**What this task involves:**
Render all of the lines below as a numbered list, omitting any blank lines.

(Stored data)
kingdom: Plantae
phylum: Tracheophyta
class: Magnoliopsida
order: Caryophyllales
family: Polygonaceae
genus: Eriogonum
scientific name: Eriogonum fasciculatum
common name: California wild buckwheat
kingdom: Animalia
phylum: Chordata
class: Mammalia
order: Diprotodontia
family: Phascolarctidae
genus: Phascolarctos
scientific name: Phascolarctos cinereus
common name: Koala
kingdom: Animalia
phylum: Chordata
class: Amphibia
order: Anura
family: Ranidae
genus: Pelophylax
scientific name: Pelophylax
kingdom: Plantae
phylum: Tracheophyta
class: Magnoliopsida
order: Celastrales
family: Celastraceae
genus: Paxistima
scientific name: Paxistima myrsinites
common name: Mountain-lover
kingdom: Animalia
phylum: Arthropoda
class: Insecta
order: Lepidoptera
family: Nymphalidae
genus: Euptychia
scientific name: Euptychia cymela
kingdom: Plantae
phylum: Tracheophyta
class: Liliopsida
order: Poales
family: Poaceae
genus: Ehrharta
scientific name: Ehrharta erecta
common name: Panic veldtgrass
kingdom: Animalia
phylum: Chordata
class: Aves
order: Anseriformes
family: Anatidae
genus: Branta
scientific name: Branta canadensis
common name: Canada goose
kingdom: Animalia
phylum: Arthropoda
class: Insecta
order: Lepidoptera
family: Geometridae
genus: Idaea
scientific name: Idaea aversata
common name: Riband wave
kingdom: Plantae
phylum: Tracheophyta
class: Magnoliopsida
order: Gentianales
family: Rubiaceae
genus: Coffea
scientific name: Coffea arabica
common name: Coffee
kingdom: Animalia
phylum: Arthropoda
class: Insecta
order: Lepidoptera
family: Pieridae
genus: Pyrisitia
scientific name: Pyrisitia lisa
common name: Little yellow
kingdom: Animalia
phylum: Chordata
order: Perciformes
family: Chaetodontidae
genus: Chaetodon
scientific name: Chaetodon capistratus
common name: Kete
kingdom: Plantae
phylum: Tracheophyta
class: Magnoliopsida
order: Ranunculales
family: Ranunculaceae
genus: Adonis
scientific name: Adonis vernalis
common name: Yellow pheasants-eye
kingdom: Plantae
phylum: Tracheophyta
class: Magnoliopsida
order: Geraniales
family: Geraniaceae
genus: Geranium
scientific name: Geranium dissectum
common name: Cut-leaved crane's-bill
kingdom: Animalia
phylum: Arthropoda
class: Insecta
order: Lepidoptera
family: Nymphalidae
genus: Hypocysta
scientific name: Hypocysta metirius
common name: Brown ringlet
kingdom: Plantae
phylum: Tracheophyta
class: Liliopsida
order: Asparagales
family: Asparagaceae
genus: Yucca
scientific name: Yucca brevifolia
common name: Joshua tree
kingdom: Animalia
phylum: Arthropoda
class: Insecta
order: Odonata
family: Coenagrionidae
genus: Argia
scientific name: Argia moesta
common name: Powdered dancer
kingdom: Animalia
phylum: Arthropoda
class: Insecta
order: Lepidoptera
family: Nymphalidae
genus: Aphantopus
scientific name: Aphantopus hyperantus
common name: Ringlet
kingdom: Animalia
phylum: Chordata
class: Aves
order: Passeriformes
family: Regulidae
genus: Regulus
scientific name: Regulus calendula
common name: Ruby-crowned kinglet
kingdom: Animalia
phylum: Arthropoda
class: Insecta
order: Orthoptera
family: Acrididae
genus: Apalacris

**Exercise output:**
1. kingdom: Plantae
2. phylum: Tracheophyta
3. class: Magnoliopsida
4. order: Caryophyllales
5. family: Polygonaceae
6. genus: Eriogonum
7. scientific name: Eriogonum fasciculatum
8. common name: California wild buckwheat
9. kingdom: Animalia
10. phylum: Chordata
11. class: Mammalia
12. order: Diprotodontia
13. family: Phascolarctidae
14. genus: Phascolarctos
15. scientific name: Phascolarctos cinereus
16. common name: Koala
17. kingdom: Animalia
18. phylum: Chordata
19. class: Amphibia
20. order: Anura
21. family: Ranidae
22. genus: Pelophylax
23. scientific name: Pelophylax
24. kingdom: Plantae
25. phylum: Tracheophyta
26. class: Magnoliopsida
27. order: Celastrales
28. family: Celastraceae
29. genus: Paxistima
30. scientific name: Paxistima myrsinites
31. common name: Mountain-lover
32. kingdom: Animalia
33. phylum: Arthropoda
34. class: Insecta
35. order: Lepidoptera
36. family: Nymphalidae
37. genus: Euptychia
38. scientific name: Euptychia cymela
39. kingdom: Plantae
40. phylum: Tracheophyta
41. class: Liliopsida
42. order: Poales
43. family: Poaceae
44. genus: Ehrharta
45. scientific name: Ehrharta erecta
46. common name: Panic veldtgrass
47. kingdom: Animalia
48. phylum: Chordata
49. class: Aves
50. order: Anseriformes
51. family: Anatidae
52. genus: Branta
53. scientific name: Branta canadensis
54. common name: Canada goose
55. kingdom: Animalia
56. phylum: Arthropoda
57. class: Insecta
58. order: Lepidoptera
59. family: Geometridae
60. genus: Idaea
61. scientific name: Idaea aversata
62. common name: Riband wave
63. kingdom: Plantae
64. phylum: Tracheophyta
65. class: Magnoliopsida
66. order: Gentianales
67. family: Rubiaceae
68. genus: Coffea
69. scientific name: Coffea arabica
70. common name: Coffee
71. kingdom: Animalia
72. phylum: Arthropoda
73. class: Insecta
74. order: Lepidoptera
75. family: Pieridae
76. genus: Pyrisitia
77. scientific name: Pyrisitia lisa
78. common name: Little yellow
79. kingdom: Animalia
80. phylum: Chordata
81. order: Perciformes
82. family: Chaetodontidae
83. genus: Chaetodon
84. scientific name: Chaetodon capistratus
85. common name: Kete
86. kingdom: Plantae
87. phylum: Tracheophyta
88. class: Magnoliopsida
89. order: Ranunculales
90. family: Ranunculaceae
91. genus: Adonis
92. scientific name: Adonis vernalis
93. common name: Yellow pheasants-eye
94. kingdom: Plantae
95. phylum: Tracheophyta
96. class: Magnoliopsida
97. order: Geraniales
98. family: Geraniaceae
99. genus: Geranium
100. scientific name: Geranium dissectum
101. common name: Cut-leaved crane's-bill
102. kingdom: Animalia
103. phylum: Arthropoda
104. class: Insecta
105. order: Lepidoptera
106. family: Nymphalidae
107. genus: Hypocysta
108. scientific name: Hypocysta metirius
109. common name: Brown ringlet
110. kingdom: Plantae
111. phylum: Tracheophyta
112. class: Liliopsida
113. order: Asparagales
114. family: Asparagaceae
115. genus: Yucca
116. scientific name: Yucca brevifolia
117. common name: Joshua tree
118. kingdom: Animalia
119. phylum: Arthropoda
120. class: Insecta
121. order: Odonata
122. family: Coenagrionidae
123. genus: Argia
124. scientific name: Argia moesta
125. common name: Powdered dancer
126. kingdom: Animalia
127. phylum: Arthropoda
128. class: Insecta
129. order: Lepidoptera
130. family: Nymphalidae
131. genus: Aphantopus
132. scientific name: Aphantopus hyperantus
133. common name: Ringlet
134. kingdom: Animalia
135. phylum: Chordata
136. class: Aves
137. order: Passeriformes
138. family: Regulidae
139. genus: Regulus
140. scientific name: Regulus calendula
141. common name: Ruby-crowned kinglet
142. kingdom: Animalia
143. phylum: Arthropoda
144. class: Insecta
145. order: Orthoptera
146. family: Acrididae
147. genus: Apalacris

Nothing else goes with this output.